══ Provided entries

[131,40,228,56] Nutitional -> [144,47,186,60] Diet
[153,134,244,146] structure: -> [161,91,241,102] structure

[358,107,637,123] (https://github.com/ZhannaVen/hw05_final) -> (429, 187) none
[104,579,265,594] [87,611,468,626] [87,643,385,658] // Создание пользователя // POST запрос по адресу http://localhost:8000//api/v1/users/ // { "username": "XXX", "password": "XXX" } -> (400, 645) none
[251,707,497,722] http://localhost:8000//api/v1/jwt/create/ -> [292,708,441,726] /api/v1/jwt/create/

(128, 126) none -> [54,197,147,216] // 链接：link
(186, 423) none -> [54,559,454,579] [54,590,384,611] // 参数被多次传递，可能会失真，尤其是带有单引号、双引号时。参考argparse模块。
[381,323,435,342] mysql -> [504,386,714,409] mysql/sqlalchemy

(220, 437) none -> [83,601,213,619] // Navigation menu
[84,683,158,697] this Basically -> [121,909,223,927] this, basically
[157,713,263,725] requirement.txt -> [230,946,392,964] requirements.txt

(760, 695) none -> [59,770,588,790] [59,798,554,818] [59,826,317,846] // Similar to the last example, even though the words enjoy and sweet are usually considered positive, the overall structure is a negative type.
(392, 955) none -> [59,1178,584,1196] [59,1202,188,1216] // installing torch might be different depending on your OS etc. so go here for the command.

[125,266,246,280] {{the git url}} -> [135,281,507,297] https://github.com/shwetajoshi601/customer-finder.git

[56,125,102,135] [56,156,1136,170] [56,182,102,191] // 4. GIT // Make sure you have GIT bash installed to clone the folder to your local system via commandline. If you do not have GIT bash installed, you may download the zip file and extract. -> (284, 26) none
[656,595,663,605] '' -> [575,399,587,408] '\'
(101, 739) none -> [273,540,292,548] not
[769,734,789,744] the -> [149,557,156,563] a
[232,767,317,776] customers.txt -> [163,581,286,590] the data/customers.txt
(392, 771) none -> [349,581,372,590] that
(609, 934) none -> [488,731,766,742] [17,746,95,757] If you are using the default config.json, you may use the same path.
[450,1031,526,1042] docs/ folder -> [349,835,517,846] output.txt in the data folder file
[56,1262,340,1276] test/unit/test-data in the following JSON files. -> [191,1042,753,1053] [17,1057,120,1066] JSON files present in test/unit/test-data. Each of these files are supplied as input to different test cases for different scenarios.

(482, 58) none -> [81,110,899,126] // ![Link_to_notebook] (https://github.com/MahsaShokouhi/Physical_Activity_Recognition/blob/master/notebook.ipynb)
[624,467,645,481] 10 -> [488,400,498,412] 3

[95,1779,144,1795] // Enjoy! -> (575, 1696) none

════

▶ Aim of the exercise
Check each line of the entries above, and show every one holding the word "localhost".

▶ Solution for this problem
[104,579,265,594] [87,611,468,626] [87,643,385,658] // Создание пользователя // POST запрос по адресу http://localhost:8000//api/v1/users/ // { "username": "XXX", "password": "XXX" } -> (400, 645) none
[251,707,497,722] http://localhost:8000//api/v1/jwt/create/ -> [292,708,441,726] /api/v1/jwt/create/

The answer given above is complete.